Répondez aux questions suivantes à partir de l'extrait sur l'anarchie relationnelle.
1. Avec quelles formes relationnelles l'anarchie relationnelle demeure-t-elle compatible ?
2. Que doit faire l'anarchie relationnelle pour être un acte politique militant et combattre la norme romantico-sexuelle ?
3. Par rapport à quelle pratique l'extrait pose-t-il la question de la spécificité ?

### EXTRAIT FOURNI
########################################
Ainsi, même si l’anarchie relationnelle demeure tout à fait compatible avec des formes relationnelles qui, matériellement, ressemblent à des amitiés classiques, ou à des couples romantico-sexuels classiques (avec ou sans amitié en sus), l’enjeu politique est ailleurs, car élaborer toute une philosophie des relations dans le but de faire la même chose qu’avant, ça présente un intérêt quand même très limité… Ainsi, prima facie, on pourrait se contenter de se dire la chose suivante : l’anarchie relationnelle, pour être un acte politique militant (ou un ensemble d’actes plus exactement), et combattre la norme romantico-sexuelle, doit valoriser, visibiliser et encourager les formes relationnelles alternatives à l’amitié classique et au couple romantico-sexuel classique (avec ou sans amitié en sus) ; quand bien même ce dernier serait non-exclusif (car sinon où serait la spécificité par rapport au polyamour ?).
########################################
### DONNÉES FOURNIES

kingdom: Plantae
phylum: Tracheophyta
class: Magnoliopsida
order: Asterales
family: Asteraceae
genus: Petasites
########################################
### CORRIGÉ DÉTAILLÉ
1. Avec des formes relationnelles qui, matériellement, ressemblent à des amitiés classiques ou à des couples romantico-sexuels classiques (avec ou sans amitié en sus).
2. Elle doit valoriser, visibiliser et encourager les formes relationnelles alternatives à l'amitié classique et au couple romantico-sexuel classique (avec ou sans amitié en sus).
3. Par rapport au polyamour.